13. Enfin, M. B... reprend en appel les moyens tirés de la méconnaissance des dispositions du 7° de l'article L. 313-11 du code de l'entrée et du séjour des étrangers et du droit d'asile et des stipulations de l'article 8 de la convention européenne de sauvegarde des droits de l'homme et des libertés fondamentales, ainsi que du défaut de consultation de la commission du titre de séjour prévue par l'article L. 312-2 du même code. Il y a lieu d'écarter ces moyens par adoption des motifs du jugement du tribunal administratif.
14. Il résulte de tout ce qui précède que M. B... n'est pas fondé à soutenir que c'est à tort que, par le jugement attaqué, le tribunal administratif de Clermont-Ferrand a rejeté sa demande.
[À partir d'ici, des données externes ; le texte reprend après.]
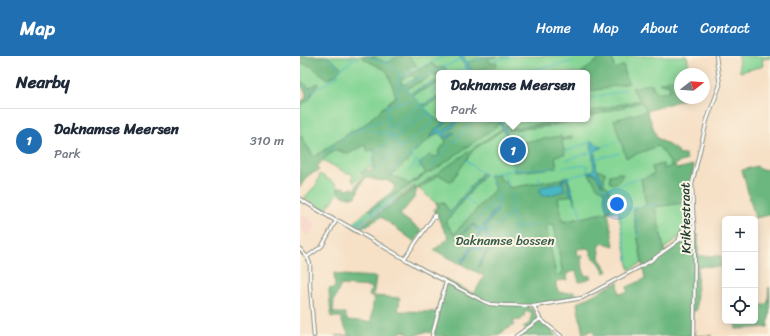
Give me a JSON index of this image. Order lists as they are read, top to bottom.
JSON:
{
  "streets": {
    "street": ["Kriktestraat"]
  },
  "parks": ["Daknamse bossen"],
  "north": "right",
  "page": {
    "header": "Map",
    "nav": [
      "Home",
      "Map",
      "About",
      "Contact"
    ],
    "heading": "Nearby",
    "popup": ["Daknamse Meersen", "Park"],
    "list": [
      {
        "mark": "1",
        "name": "Daknamse Meersen",
        "note": "Park",
        "value": "310 m"
      }
    ],
    "pins": "1",
    "map_buttons": ["+", "−"]
  }
}
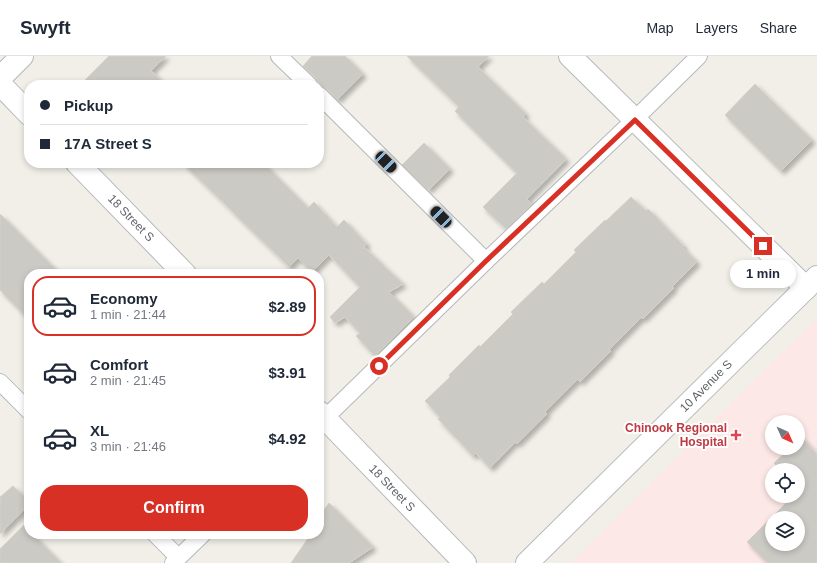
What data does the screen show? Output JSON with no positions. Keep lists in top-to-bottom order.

Sa requête doit par suite être rejetée et, par voie de conséquence, ses conclusions aux fins d'injonction et tendant à l'application des dispositions de l'article L. 761-1 du code de justice administrative.
DÉCIDE :
Article 1er : La requête de M. B... est rejetée.
Article 2 : Le présent arrêt sera notifié à M. A... B... et au ministre de l'intérieur.
Copie en sera adressée à la préfète de l'Allier.
Délibéré après l'audience du 10 octobre 2019 à laquelle siégeaient :
M. Josserand-Jaillet, président de chambre,
M. Seillet, président assesseur,
Mme Burnichon, premier conseiller.
Lu en audience publique, le 24 octobre 2019.